▶ **Provided text**:

────────────────

SentenceTransformer

This is a sentence-transformers model trained. It maps sentences & paragraphs to a 768-dimensional dense vector space and can be used for semantic textual similarity, semantic search, paraphrase mining, text classification, clustering, and more.

Model Details

Model Description

  • Model Type: Sentence Transformer
  • Maximum Sequence Length: 384 tokens
  • Output Dimensionality: 768 dimensions
  • Similarity Function: Cosine Similarity

Model Sources

Full Model Architecture

SentenceTransformer(
  (0): Transformer({'max_seq_length': 384, 'do_lower_case': False, 'architecture': 'MPNetModel'})
  (1): Pooling({'word_embedding_dimension': 768, 'pooling_mode_cls_token': False, 'pooling_mode_mean_tokens': True, 'pooling_mode_max_tokens': False, 'pooling_mode_mean_sqrt_len_tokens': False, 'pooling_mode_weightedmean_tokens': False, 'pooling_mode_lasttoken': False, 'include_prompt': True})
  (2): Normalize()
)

Usage

Direct Usage (Sentence Transformers)

First install the Sentence Transformers library:

pip install -U sentence-transformers

Then you can load this model and run inference.

from sentence_transformers import SentenceTransformer

# Download from the 🤗 Hub
model = SentenceTransformer("sentence_transformers_model_id")

────────────────

▶ **What this exercise asks**:
a – Decide whether each statement agrees with the model card, answering yes or no and quoting the words that decide it: (i) the model produces 768-dimensional vectors; (ii) the pooling step uses the CLS token; (iii) the model accepts sequences of up to 512 tokens.
b – Rewrite part of the model card, starting at the words "This is a sentence-transformers" and ending after "clustering, and more.", and replace "clustering" with "grouping".
The listing that comes next is separate material and is unrelated to the model card.

────────────────

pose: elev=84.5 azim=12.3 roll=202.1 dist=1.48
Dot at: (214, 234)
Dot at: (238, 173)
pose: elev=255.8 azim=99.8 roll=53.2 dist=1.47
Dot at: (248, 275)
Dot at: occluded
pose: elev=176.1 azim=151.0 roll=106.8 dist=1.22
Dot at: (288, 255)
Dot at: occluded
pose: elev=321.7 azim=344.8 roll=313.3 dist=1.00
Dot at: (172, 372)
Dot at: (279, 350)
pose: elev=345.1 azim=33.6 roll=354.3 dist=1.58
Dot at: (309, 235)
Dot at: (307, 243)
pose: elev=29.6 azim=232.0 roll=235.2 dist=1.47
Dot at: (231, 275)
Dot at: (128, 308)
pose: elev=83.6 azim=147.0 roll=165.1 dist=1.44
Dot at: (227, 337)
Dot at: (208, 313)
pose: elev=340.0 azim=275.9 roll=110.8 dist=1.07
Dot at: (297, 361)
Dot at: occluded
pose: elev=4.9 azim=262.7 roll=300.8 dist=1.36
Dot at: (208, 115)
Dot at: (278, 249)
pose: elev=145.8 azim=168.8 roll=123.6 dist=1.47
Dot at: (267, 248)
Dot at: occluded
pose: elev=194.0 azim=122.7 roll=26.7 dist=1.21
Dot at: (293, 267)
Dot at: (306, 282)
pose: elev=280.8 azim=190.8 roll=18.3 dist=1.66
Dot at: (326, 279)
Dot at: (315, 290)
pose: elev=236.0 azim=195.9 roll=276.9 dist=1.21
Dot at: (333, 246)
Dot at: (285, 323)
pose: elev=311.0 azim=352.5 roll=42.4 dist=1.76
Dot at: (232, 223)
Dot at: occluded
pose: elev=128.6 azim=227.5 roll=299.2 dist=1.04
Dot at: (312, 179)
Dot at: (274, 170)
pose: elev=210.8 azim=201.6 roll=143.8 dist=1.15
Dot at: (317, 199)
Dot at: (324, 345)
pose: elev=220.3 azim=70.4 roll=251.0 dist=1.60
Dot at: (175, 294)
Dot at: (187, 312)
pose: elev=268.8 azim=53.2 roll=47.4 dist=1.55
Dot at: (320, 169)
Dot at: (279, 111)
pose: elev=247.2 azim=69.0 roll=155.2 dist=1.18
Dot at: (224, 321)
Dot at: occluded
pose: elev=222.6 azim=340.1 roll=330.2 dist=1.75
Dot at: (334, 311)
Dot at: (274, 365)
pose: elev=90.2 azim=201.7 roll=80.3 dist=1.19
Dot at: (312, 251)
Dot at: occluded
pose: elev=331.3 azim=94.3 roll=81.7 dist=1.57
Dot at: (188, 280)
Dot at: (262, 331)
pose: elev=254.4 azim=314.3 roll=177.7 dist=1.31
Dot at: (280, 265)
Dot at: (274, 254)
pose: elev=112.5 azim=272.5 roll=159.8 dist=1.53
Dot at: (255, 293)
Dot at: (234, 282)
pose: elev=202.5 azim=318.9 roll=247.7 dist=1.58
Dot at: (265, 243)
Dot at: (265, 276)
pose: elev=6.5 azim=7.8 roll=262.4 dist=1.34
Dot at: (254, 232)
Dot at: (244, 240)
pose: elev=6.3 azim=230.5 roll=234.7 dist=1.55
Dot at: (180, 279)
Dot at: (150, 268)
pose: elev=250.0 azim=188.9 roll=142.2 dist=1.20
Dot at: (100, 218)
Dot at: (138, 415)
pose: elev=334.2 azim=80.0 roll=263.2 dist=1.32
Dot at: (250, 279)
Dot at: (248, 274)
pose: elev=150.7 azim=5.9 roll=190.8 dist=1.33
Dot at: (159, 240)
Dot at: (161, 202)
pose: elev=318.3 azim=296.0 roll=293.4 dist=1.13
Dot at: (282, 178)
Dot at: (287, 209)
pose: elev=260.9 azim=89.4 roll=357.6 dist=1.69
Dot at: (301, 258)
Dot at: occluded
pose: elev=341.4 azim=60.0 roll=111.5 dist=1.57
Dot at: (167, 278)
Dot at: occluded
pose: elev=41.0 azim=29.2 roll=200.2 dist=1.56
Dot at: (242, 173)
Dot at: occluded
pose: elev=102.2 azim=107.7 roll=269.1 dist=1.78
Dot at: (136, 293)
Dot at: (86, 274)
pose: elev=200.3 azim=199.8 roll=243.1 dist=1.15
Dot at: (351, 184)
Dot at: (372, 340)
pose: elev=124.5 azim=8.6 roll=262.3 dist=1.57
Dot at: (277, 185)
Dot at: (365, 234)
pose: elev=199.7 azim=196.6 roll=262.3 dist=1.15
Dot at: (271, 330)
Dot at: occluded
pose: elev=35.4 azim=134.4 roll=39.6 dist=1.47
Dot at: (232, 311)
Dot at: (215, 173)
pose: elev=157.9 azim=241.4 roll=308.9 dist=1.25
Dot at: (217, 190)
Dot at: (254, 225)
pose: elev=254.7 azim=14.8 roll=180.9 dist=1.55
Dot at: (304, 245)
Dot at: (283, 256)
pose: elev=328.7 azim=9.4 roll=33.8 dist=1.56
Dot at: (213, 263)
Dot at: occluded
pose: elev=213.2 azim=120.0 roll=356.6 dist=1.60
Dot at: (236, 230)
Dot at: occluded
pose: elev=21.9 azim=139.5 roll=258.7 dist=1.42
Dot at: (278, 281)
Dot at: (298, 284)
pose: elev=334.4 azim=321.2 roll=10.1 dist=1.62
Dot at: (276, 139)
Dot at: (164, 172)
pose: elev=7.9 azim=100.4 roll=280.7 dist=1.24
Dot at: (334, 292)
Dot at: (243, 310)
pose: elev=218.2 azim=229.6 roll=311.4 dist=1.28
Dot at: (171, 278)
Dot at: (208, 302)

────────────────

▶ **Replies**:
a –
(i) Yes: "Output Dimensionality: 768 dimensions"
(ii) No: "'pooling_mode_cls_token': False"
(iii) No: "Maximum Sequence Length: 384 tokens"

b –
This is a sentence-transformers model trained. It maps sentences & paragraphs to a 768-dimensional dense vector space and can be used for semantic textual similarity, semantic search, paraphrase mining, text classification, grouping, and more.